◆ **BRIEF**
Your reply should hold the line containing "328 437 42.53" and every later line of the records, reproduced exactly, and no other lines.

==============================

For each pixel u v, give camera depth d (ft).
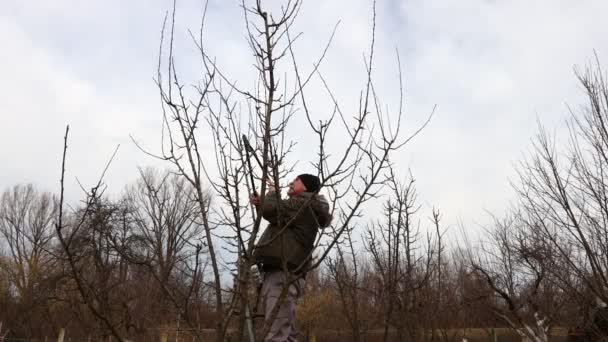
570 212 15.23
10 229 74.28
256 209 7.69
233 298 7.14
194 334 7.80
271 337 9.52
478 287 19.40
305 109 7.67
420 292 15.16
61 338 18.80
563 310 19.06
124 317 11.60
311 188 10.54
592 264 14.40
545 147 17.62
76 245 8.36
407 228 15.34
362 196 7.70
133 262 8.05
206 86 8.15
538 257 17.47
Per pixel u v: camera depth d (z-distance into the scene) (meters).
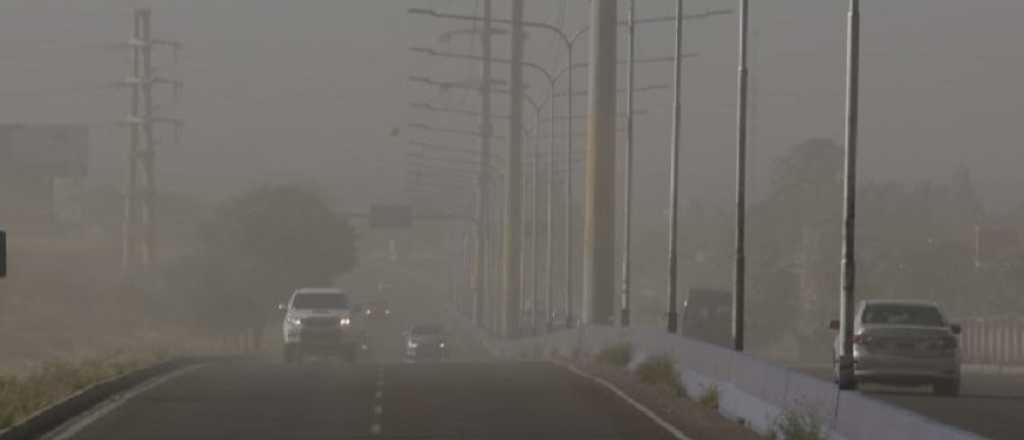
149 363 69.44
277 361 94.81
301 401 52.91
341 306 94.31
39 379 53.50
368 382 61.44
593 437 42.25
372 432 43.66
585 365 73.19
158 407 50.91
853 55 47.16
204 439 42.00
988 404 55.56
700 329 103.12
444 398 54.00
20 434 40.97
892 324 60.78
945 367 59.44
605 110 85.38
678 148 74.62
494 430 44.03
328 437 42.53
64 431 43.78
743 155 59.41
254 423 46.06
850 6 47.25
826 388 36.53
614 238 86.12
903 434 29.86
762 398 43.06
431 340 139.50
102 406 51.28
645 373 60.06
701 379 52.66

==============================

◆ **SOLVED EXERCISE**
328 437 42.53
64 431 43.78
743 155 59.41
254 423 46.06
850 6 47.25
826 388 36.53
614 238 86.12
903 434 29.86
762 398 43.06
431 340 139.50
102 406 51.28
645 373 60.06
701 379 52.66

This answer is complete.